There is an article on acorn coffee in a backwoodsman magazine I have.

----------


## Arctic Fox

So basically to make acorn coffee you take two handfuls for several servings and boil them she'll included. After boiling, peel them from the shell. The boiling reduces bitterness and difficulty peeling. Then, peel the outer skin and split. Let them dry for 2 days then grind them up. After that you roast in oven for 30 minutes on 350. They are ready now! (Place 3 tbsp Ina cup of boiling water like you would with instant coffee.)

----------


## Adventure Wolf

I have never done it, but I think I will try now.

----------


## Arctic Fox

I've never done it either but I went back to the magazine so I could post instructions if anyone wanted to try

----------


## Graf

Thought all might enjoy this info, looks like you will have to click on the last 2 recipes

Acorn Hide Tanning 1 of 2.jpgAcorn Hide Tanning 2 of 2.jpgAcorn Recipes 2.docAcorn Recipes.doc

----------


## David K

I've eaten acorns before.
Back about 30 years ago myself and two friends had were on an extended camping trip in the Las Padres Natl Forest, Piru Creek. We stayed on a section of higher ground, ironically at an old Native site that had mortar holes in the huge boulders (and several large oak trees). It was fall and during the stay a storm brought in high water on the river- which prevented us leaving on our scheduled pick-up date.
For two further weeks we were marooned there (the high mtn slope behind us blocked an alternative exit route)

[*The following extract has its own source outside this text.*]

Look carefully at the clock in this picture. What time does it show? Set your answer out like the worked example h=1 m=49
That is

We didn't have enough food to last us much longer so we gathered what supplies we did have and worked out a way of stretching it using acorns.
We put acorns in pancake mix, snacked on roasted acorn nuts during the day, made fried acorn patties for dinner... acorns, acorns, acorns. Never ending gathering & leaching. I was the designated cook so I remember it well.
Luckily we had cooking utensils, and left over cooking oil, butter, flour, salt & spices, plus some canned items... we also had plastic 5 gallon buckets.

On the first day we all sat in the big, screened mess-hall tent (where I slept & cooked, and also where a mortar hole-in-rock was located) shucking hulls from acorns we gathered. We quartered them and tossed them in buckets, next brought the buckets to the edge of the river to sit under water for leaching- This turned into a comedy of errors, suffice to say we quickly decided boiling the acorns might be the better option. What I did was to take river water in the 4-quart pot and boil half full of acorns for 20 mins (acorns hulled and quartered), dump water, refill, boil again for 20 mins. This removed enough tannic acid for us to eat them with other foods but it wasn't perfect, some batches I boiled a third time for 5 of 10 mins or so (for the nuts we ate plain salted & roasted).

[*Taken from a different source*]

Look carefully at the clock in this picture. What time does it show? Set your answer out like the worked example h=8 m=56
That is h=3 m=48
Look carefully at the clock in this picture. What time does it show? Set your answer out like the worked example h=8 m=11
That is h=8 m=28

It was an interesting experience. I don't think I ever ate acorns again after that but only because I never found the occasion, the memory of the taste still lingers a bit on my tongue, or in the pit of my stomach- I should have boiled all the batches 3 times. 
But it wasn't bad. We walked out of there two weeks later perfectly healthy and happy.

----------


## TXyakr

That survival show on The Weather Channel had on episode were the guys were trained to soak them in a Creek by Mr Creek.
Similar to effort to consume "smilax" (green briar) tuber/roots. How about "pig nuts" from hickory tree. If you are very hungry and have time.
Edit: As a young kid I first read about eating acorns in the book "My Side of the Mountain". So I tried it and decided I would always pack at least one extra days worth of food.

----------


## hunter63

Let the squirrels eat the nuts, shoot the and eat the squirrels.

Have tried the grind, soak and grind some more.......and yeah it's OK, and I am aware how and tried it....

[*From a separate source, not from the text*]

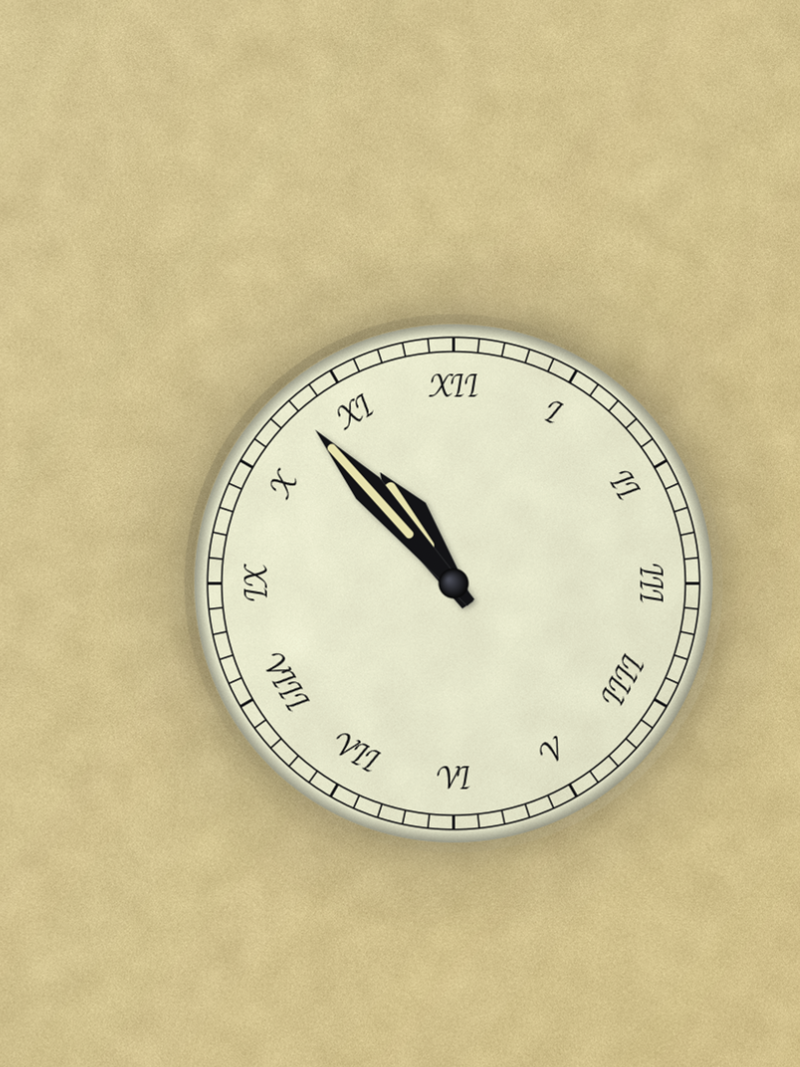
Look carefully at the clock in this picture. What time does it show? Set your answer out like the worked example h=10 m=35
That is h=10 m=53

Lately have been avoiding nuts because of gout.

When hunting, I watched a squirrel stash hickory nuts in a burrow....after a while I went all over and found  a maybe 100 nuts....so I was gonna steal them.
Squirrel up in the tree chattering at me........"Hey azzhat,.... thems are mine, go find your own"....so I left them.

----------


## TXyakr

I am definitely not an expert on wild nuts but there is a big variation in oak (Quercus) and Carya (hickory, pecan) and others closely related in Juglandaceae genera such as Walnut (similar leaf, flower, nut appearance). So with a bit of careful experimentation if you are certain of no allergies you can determine that some are not as bitter as others. Also if you are very desperate the green nuts might be gathered and used to stun fish in a small netted off stream for easy hand fishing. Obviously illegal unless you are truly starving to death and have no other options. Not something anyone should ever do just for fun. In Peru some indigenous people my mother worked with used Barbasco for this purpose for hundreds of years.

----------


## Rick

Here's the low down on acorns. 

http://bowsite.com/bowsite/features/...ns/acorns.html

----------


## TXyakr

I have been guilty of trying something finding it bitter and writing it all off, Hickory nuts for example, until this Thread I assumed they were all very bitter (Tannic). Then I looked it up, WOW! multiple websites say some are not. I'll need to try them out again. Same with White Oak Acorns. Most difficult part is that so many seem to have weevils in them.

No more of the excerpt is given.